Jetzt haben wir schon Anfang Februar und ich zeige euch meine Weihnachtstorten ..... sorry, aber es ging nicht früher. Mein Rechner war defekt und ich dachte, dass ich ihn repariert hatte. War stolz wie Oskar, aber ich habe irgendwas an den Einstellungen verändert, so dass ich keinen neuen Post erstellen kann. Der Zustand ist noch akut. Ich durfte mir den Rechner meines Sohnes ausborgen.

Anfang Dezember bin ich Richtung Frankfurt gefahren zur ganz ganz lieben Heike von Kreatives mit Herz und den Kursus Malen auf Fondant besuchen. Es war eine richtig nette Truppe.
Hier seht ihr eineige Bilder.


Zuerst wurde der Weihnachtsmann auf Pergamentpapier mit einem sehr weichen Stift gemalt und dann auf Fondant dedrückt, so dass die Farbe etwas abging. Man musste noch nachzeichnen.




Dann wurde das Gesicht gepudert und der Bart gezweichnet, die Konturen wurden ebenfalls nachgezeichnet.

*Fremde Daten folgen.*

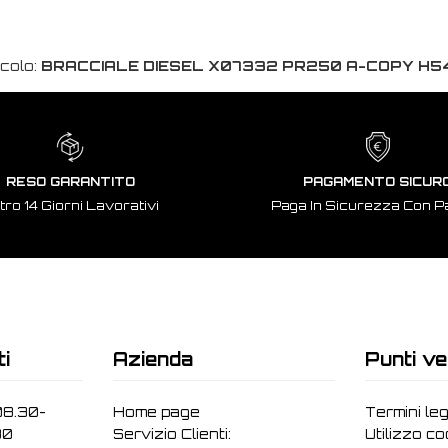
icolo:
BRACCIALE DIESEL X07332 PR250 A-COPY H5
RESO GARANTITO
PAGAMENTO SICUR
tro 14 Giorni Lavorativi
Paga In Sicurezza Con P
ti
Azienda
Punti ve
08.30-
Home page
Termini leg
30
Servizio Clienti:
Utilizzo c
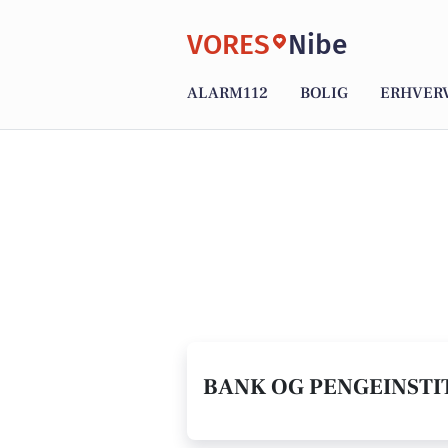
VORES
Nibe
ALARM112
BOLIG
ERHVER
BANK OG PENGEINSTIT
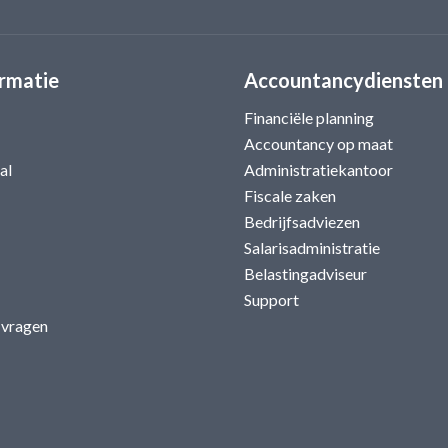
rmatie
Accountancydiensten
Financiële planning
Accountancy op maat
al
Administratiekantoor
Fiscale zaken
Bedrijfsadviezen
Salarisadministratie
Belastingadviseur
Support
 vragen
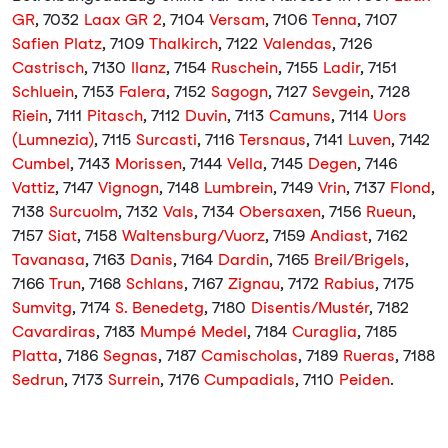
GR
, 7032
Laax GR 2
, 7104
Versam
, 7106
Tenna
, 7107
Safien Platz
, 7109
Thalkirch
, 7122
Valendas
, 7126
Castrisch
, 7130
Ilanz
, 7154
Ruschein
, 7155
Ladir
, 7151
Schluein
, 7153
Falera
, 7152
Sagogn
, 7127
Sevgein
, 7128
Riein
, 7111
Pitasch
, 7112
Duvin
, 7113
Camuns
, 7114
Uors
(Lumnezia)
, 7115
Surcasti
, 7116
Tersnaus
, 7141
Luven
, 7142
Cumbel
, 7143
Morissen
, 7144
Vella
, 7145
Degen
, 7146
Vattiz
, 7147
Vignogn
, 7148
Lumbrein
, 7149
Vrin
, 7137
Flond
,
7138
Surcuolm
, 7132
Vals
, 7134
Obersaxen
, 7156
Rueun
,
7157
Siat
, 7158
Waltensburg/Vuorz
, 7159
Andiast
, 7162
Tavanasa
, 7163
Danis
, 7164
Dardin
, 7165
Breil/Brigels
,
7166
Trun
, 7168
Schlans
, 7167
Zignau
, 7172
Rabius
, 7175
Sumvitg
, 7174
S. Benedetg
, 7180
Disentis/Mustér
, 7182
Cavardiras
, 7183
Mumpé Medel
, 7184
Curaglia
, 7185
Platta
, 7186
Segnas
, 7187
Camischolas
, 7189
Rueras
, 7188
Sedrun
, 7173
Surrein
, 7176
Cumpadials
, 7110
Peiden
.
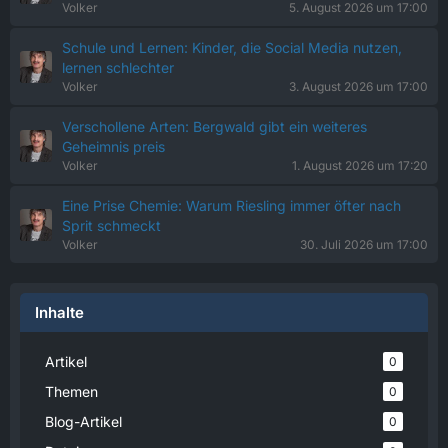
Volker
5. August 2026 um 17:00
Schule und Lernen: Kinder, die Social Media nutzen,
lernen schlechter
Volker
3. August 2026 um 17:00
Verschollene Arten: Bergwald gibt ein weiteres
Geheimnis preis
Volker
1. August 2026 um 17:20
Eine Prise Chemie: Warum Riesling immer öfter nach
Sprit schmeckt
Volker
30. Juli 2026 um 17:00
Inhalte
Artikel
0
Themen
0
Blog-Artikel
0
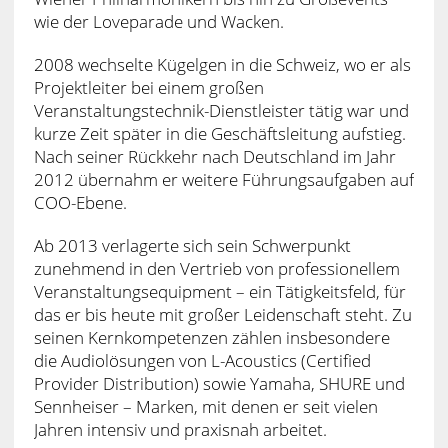
wie der Loveparade und Wacken.
2008 wechselte Kügelgen in die Schweiz, wo er als
Projektleiter bei einem großen
Veranstaltungstechnik-Dienstleister tätig war und
kurze Zeit später in die Geschäftsleitung aufstieg.
Nach seiner Rückkehr nach Deutschland im Jahr
2012 übernahm er weitere Führungsaufgaben auf
COO-Ebene.
Ab 2013 verlagerte sich sein Schwerpunkt
zunehmend in den Vertrieb von professionellem
Veranstaltungsequipment – ein Tätigkeitsfeld, für
das er bis heute mit großer Leidenschaft steht. Zu
seinen Kernkompetenzen zählen insbesondere
die Audiolösungen von L-Acoustics (Certified
Provider Distribution) sowie Yamaha, SHURE und
Sennheiser – Marken, mit denen er seit vielen
Jahren intensiv und praxisnah arbeitet.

Zum Schluss wurden Mütze und Lippen mit Farbe versehen und an den Konturen wurde der Weihnachtsmann mit dem Messer ausgeschnitten.


Jetzt konnte er auf die vorher mit Fondant eingedeckte Torte geklebt werden.


Noch rechts und links mit weisser Farbe einen Schriftzug hinzu gefügt und schon konnte ich mich auf die Deko für auf die Torte kümmern.